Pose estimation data
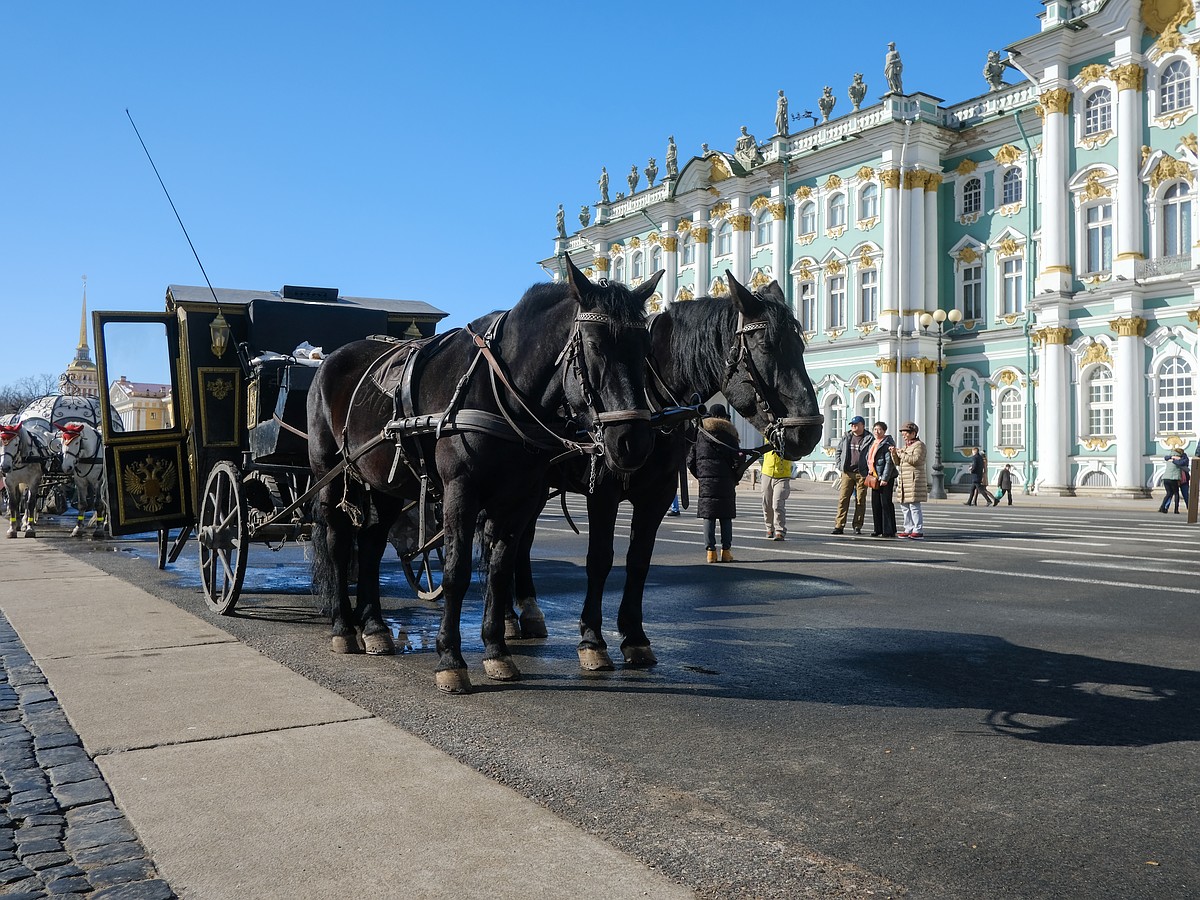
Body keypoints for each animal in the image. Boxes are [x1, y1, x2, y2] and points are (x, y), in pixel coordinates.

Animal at [304, 260, 662, 696]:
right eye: (594, 347)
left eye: (645, 349)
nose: (634, 441)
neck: (499, 392)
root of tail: (330, 358)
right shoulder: (461, 491)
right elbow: (456, 572)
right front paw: (451, 659)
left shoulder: (519, 498)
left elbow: (499, 568)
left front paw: (496, 651)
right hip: (330, 476)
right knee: (339, 543)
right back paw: (343, 626)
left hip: (383, 484)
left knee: (371, 546)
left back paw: (373, 626)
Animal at [501, 271, 820, 672]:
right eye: (766, 346)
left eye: (801, 345)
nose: (809, 431)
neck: (652, 405)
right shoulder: (603, 492)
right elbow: (599, 560)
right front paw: (592, 640)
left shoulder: (658, 494)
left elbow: (639, 561)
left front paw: (635, 638)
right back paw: (509, 618)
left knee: (520, 541)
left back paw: (526, 612)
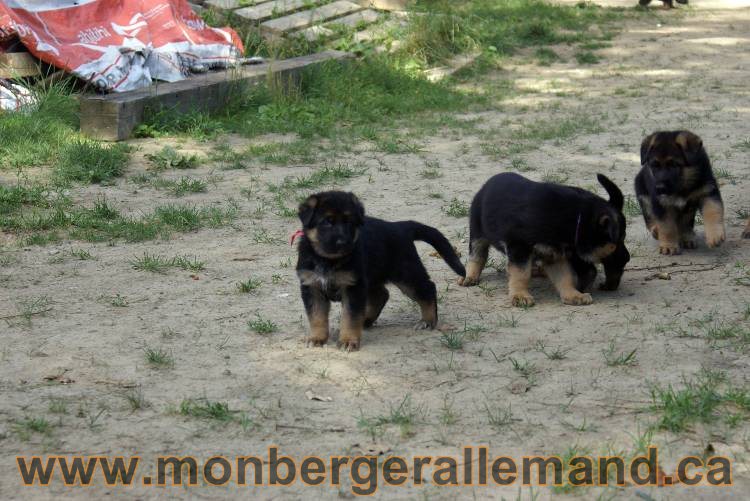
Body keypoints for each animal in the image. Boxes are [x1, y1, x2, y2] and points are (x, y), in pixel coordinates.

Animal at [296, 189, 468, 350]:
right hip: (374, 276)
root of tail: (400, 226)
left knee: (428, 288)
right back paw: (366, 320)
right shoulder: (312, 286)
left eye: (350, 222)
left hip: (406, 275)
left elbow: (350, 317)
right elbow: (317, 316)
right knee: (382, 295)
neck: (328, 260)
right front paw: (316, 338)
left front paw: (348, 341)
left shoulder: (353, 287)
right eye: (327, 222)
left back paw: (428, 320)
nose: (343, 242)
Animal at [458, 172, 628, 306]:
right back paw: (470, 276)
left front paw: (572, 295)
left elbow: (564, 276)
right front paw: (520, 296)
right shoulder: (519, 248)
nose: (627, 258)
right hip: (478, 232)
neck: (577, 219)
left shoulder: (553, 254)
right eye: (619, 241)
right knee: (477, 256)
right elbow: (520, 273)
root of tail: (488, 183)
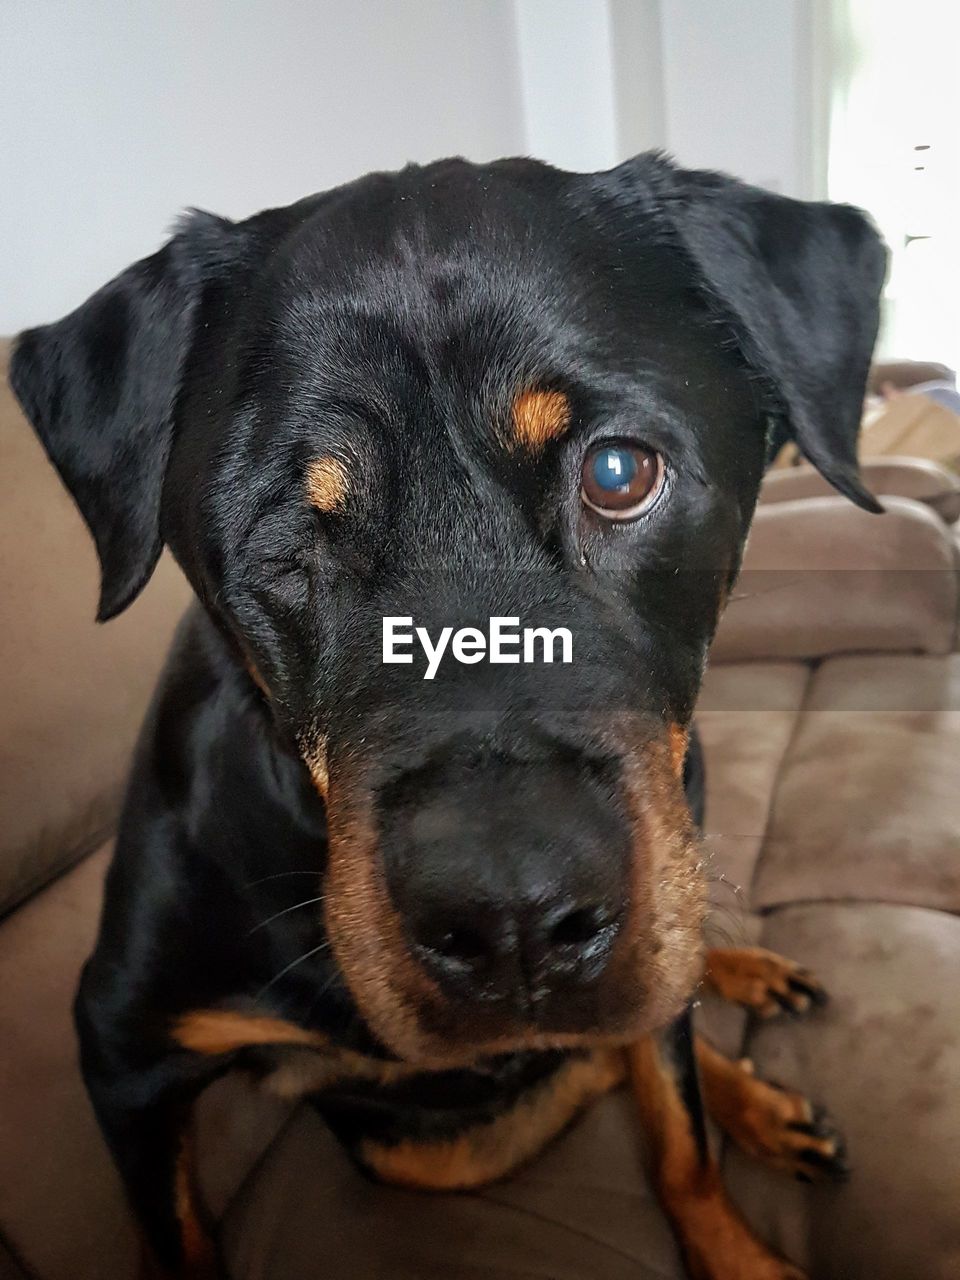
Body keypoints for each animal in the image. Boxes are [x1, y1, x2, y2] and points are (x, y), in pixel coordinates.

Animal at [13, 152, 885, 1280]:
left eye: (619, 472)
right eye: (286, 536)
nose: (516, 922)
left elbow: (679, 1132)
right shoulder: (121, 1047)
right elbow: (182, 1241)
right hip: (427, 1146)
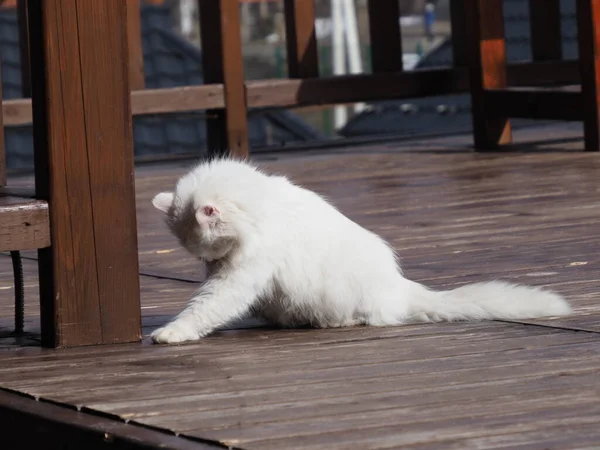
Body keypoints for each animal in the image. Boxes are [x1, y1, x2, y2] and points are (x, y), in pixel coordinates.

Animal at [150, 156, 572, 342]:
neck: (255, 208)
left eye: (205, 250)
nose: (208, 263)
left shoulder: (238, 277)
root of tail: (401, 288)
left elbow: (204, 307)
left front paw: (172, 332)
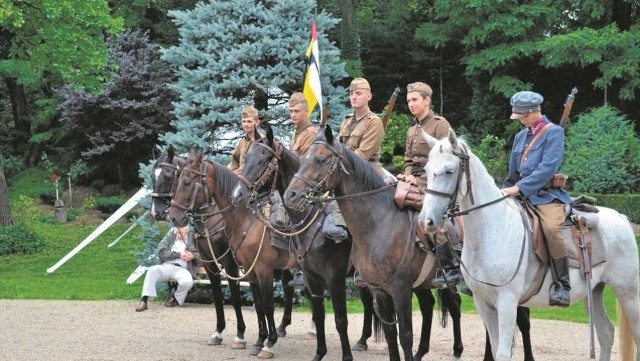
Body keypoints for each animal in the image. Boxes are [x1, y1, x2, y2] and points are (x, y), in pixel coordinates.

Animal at [169, 148, 298, 358]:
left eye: (187, 182)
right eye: (177, 181)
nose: (172, 217)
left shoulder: (245, 268)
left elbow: (249, 301)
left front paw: (249, 339)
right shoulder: (216, 266)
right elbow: (224, 298)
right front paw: (221, 333)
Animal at [418, 129, 636, 360]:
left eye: (449, 171)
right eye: (426, 170)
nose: (426, 221)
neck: (493, 231)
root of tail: (621, 217)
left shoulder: (507, 302)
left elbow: (503, 352)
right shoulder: (483, 303)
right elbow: (494, 348)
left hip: (628, 293)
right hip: (593, 291)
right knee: (606, 333)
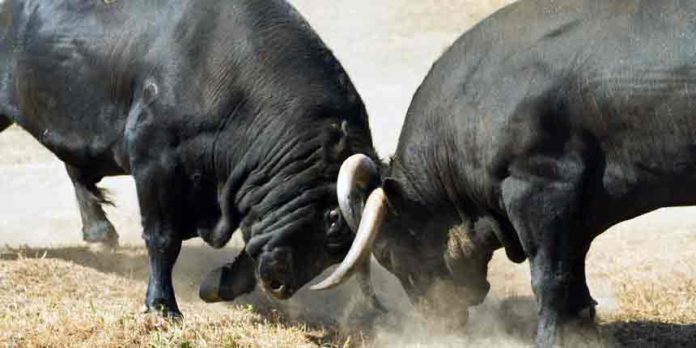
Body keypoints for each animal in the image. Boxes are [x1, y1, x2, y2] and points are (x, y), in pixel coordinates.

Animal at [0, 0, 380, 316]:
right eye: (333, 218)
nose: (279, 285)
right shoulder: (154, 163)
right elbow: (163, 239)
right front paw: (161, 306)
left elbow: (249, 246)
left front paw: (218, 284)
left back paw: (100, 232)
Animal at [316, 0, 696, 346]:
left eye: (387, 254)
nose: (436, 319)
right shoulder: (577, 213)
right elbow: (574, 275)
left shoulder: (541, 190)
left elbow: (550, 277)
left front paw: (550, 338)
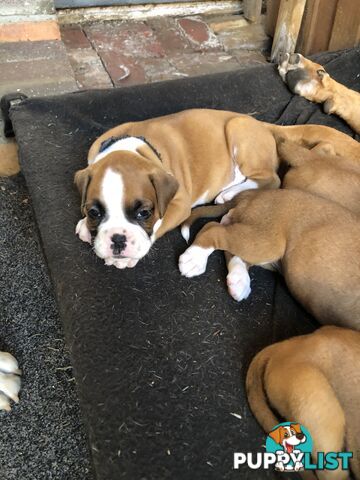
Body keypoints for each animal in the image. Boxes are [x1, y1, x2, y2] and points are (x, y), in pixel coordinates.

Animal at [74, 108, 360, 270]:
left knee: (271, 178)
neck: (133, 147)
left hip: (237, 130)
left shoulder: (179, 205)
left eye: (144, 213)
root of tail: (263, 125)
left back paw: (229, 193)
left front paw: (128, 256)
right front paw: (85, 228)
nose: (117, 240)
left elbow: (158, 227)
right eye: (94, 213)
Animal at [180, 188, 360, 330]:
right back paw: (194, 259)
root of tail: (257, 193)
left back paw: (239, 281)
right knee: (213, 229)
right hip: (266, 241)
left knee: (231, 246)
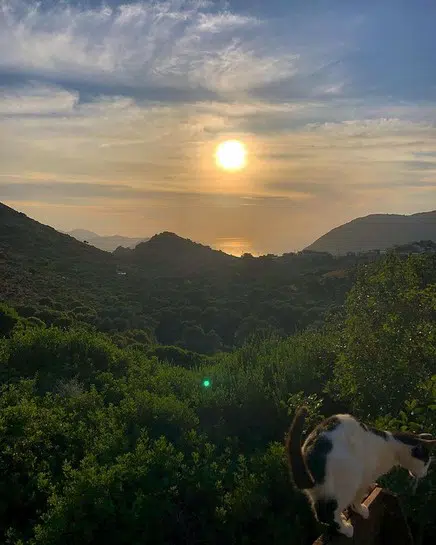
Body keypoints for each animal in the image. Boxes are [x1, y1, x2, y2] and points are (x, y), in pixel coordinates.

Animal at [286, 404, 436, 536]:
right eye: (426, 462)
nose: (424, 474)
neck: (391, 445)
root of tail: (312, 450)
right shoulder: (365, 477)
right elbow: (358, 498)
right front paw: (361, 510)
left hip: (319, 491)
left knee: (322, 509)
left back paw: (341, 518)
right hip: (350, 478)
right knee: (326, 513)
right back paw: (345, 529)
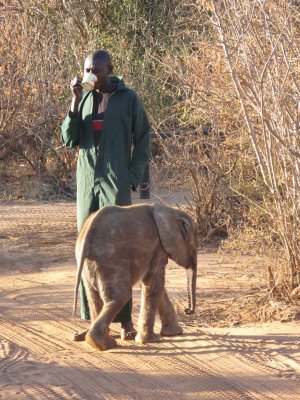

• Exercise goal:
Leave out every picture and transcribe the remaining entries exactly.

• Problem solution:
Body keypoints for each animal in the image. Boxes are [x1, y1, x2, y2] and points are (x, y), in pixel coordinates.

Animal at [304, 260, 662, 696]:
right eye: (594, 347)
left eye: (645, 349)
nose: (634, 441)
neck: (499, 392)
root of tail: (330, 358)
right shoulder: (461, 491)
right elbow: (456, 572)
right front paw: (451, 659)
left shoulder: (519, 498)
left elbow: (499, 568)
left front paw: (496, 651)
right hip: (330, 476)
right knee: (339, 543)
right back paw: (343, 626)
left hip: (383, 484)
left knee: (371, 546)
left back paw: (373, 626)
Animal at [501, 271, 820, 672]:
right eye: (766, 346)
left eye: (801, 345)
nose: (809, 431)
neck: (652, 405)
right shoulder: (603, 492)
right elbow: (599, 560)
right front paw: (592, 640)
left shoulder: (658, 494)
left elbow: (639, 561)
left front paw: (635, 638)
right back paw: (509, 618)
left knee: (520, 541)
left back paw: (526, 612)
Body keypoints for each animal in the image. Boxes are [x1, y1, x2, y2] and points are (x, y), in pixel coordinates.

Animal at [296, 189, 468, 350]:
right hip: (374, 276)
root of tail: (400, 226)
left knee: (428, 288)
right back paw: (366, 320)
right shoulder: (312, 286)
left eye: (350, 222)
left hip: (406, 275)
left elbow: (350, 317)
right elbow: (317, 316)
right knee: (382, 295)
neck: (328, 260)
right front paw: (316, 338)
left front paw: (348, 341)
left shoulder: (353, 287)
right eye: (327, 222)
left back paw: (428, 320)
nose: (343, 242)
Animal at [458, 172, 628, 306]:
right back paw: (470, 276)
left front paw: (572, 295)
left elbow: (564, 276)
right front paw: (520, 296)
right shoulder: (519, 248)
nose: (627, 258)
right hip: (478, 232)
neck: (577, 219)
left shoulder: (553, 254)
right eye: (619, 241)
right knee: (477, 256)
right elbow: (520, 273)
root of tail: (488, 183)
Body keypoints for each animal in the image. Boxes are [x1, y1, x2, y2] and points are (x, y), in pixel coordinates.

Animal at [13, 152, 885, 1280]:
left eye: (619, 472)
right eye: (286, 536)
nose: (516, 922)
left elbow: (679, 1132)
right shoulder: (121, 1047)
right elbow: (182, 1241)
right hip: (427, 1146)
Body keypoints for each animal in the image. Boxes are [x1, y1, x2, y2] and points are (x, y), in pixel coordinates.

Animal at [150, 156, 572, 342]:
neck: (255, 208)
left eye: (205, 250)
nose: (208, 263)
left shoulder: (238, 277)
root of tail: (401, 288)
left elbow: (204, 307)
left front paw: (172, 332)
Body keypoints for each animal in the image. Boxes are [x1, y1, x2, y2] and points are (x, y), in pixel coordinates.

Animal at [169, 148, 298, 358]:
left eye: (187, 182)
right eye: (177, 181)
nose: (172, 217)
left shoulder: (245, 268)
left elbow: (249, 301)
left front paw: (249, 339)
right shoulder: (216, 266)
right elbow: (224, 298)
right front paw: (221, 333)
Animal at [418, 129, 636, 360]:
left eye: (449, 171)
right eye: (426, 170)
nose: (426, 221)
neck: (493, 231)
root of tail: (621, 217)
left shoulder: (507, 302)
left elbow: (503, 352)
right shoulder: (483, 303)
right elbow: (494, 348)
left hip: (628, 293)
right hip: (593, 291)
right knee: (606, 333)
Body keypoints for each animal in the image. Boxes are [x1, y1, x2, y2] and points are (x, y), in pixel coordinates.

Animal at [0, 0, 380, 316]:
right eye: (333, 218)
nose: (279, 285)
right shoulder: (154, 163)
right elbow: (163, 239)
right front paw: (161, 306)
left elbow: (249, 246)
left front paw: (218, 284)
left back paw: (100, 232)
Animal at [316, 0, 696, 346]:
left eye: (387, 254)
nose: (436, 319)
right shoulder: (577, 213)
right elbow: (574, 275)
left shoulder: (541, 190)
left elbow: (550, 277)
left front paw: (550, 338)
Body keypoints for each animal in the image. Boxes are [x1, y1, x2, y2] and points are (x, y), in pixel coordinates.

Animal at [74, 108, 360, 270]:
left knee: (271, 178)
neck: (133, 147)
left hip: (237, 130)
left shoulder: (179, 205)
left eye: (144, 213)
root of tail: (263, 125)
left back paw: (229, 193)
left front paw: (128, 256)
right front paw: (85, 228)
nose: (117, 240)
left elbow: (158, 227)
right eye: (94, 213)
Animal at [180, 188, 360, 330]:
right back paw: (194, 259)
root of tail: (257, 193)
left back paw: (239, 281)
right knee: (213, 229)
right hip: (266, 241)
left knee: (231, 246)
Body keypoints for each animal in the image. Boxes are [x1, y1, x2, y2] and points are (x, y), in pixel coordinates.

Animal at [286, 404, 436, 536]:
right eye: (426, 462)
nose: (424, 474)
neck: (391, 445)
root of tail: (312, 450)
right shoulder: (365, 477)
right elbow: (358, 498)
right front paw: (361, 510)
left hip: (319, 491)
left knee: (322, 509)
left back paw: (341, 518)
right hip: (350, 478)
right knee: (326, 513)
right back paw: (345, 529)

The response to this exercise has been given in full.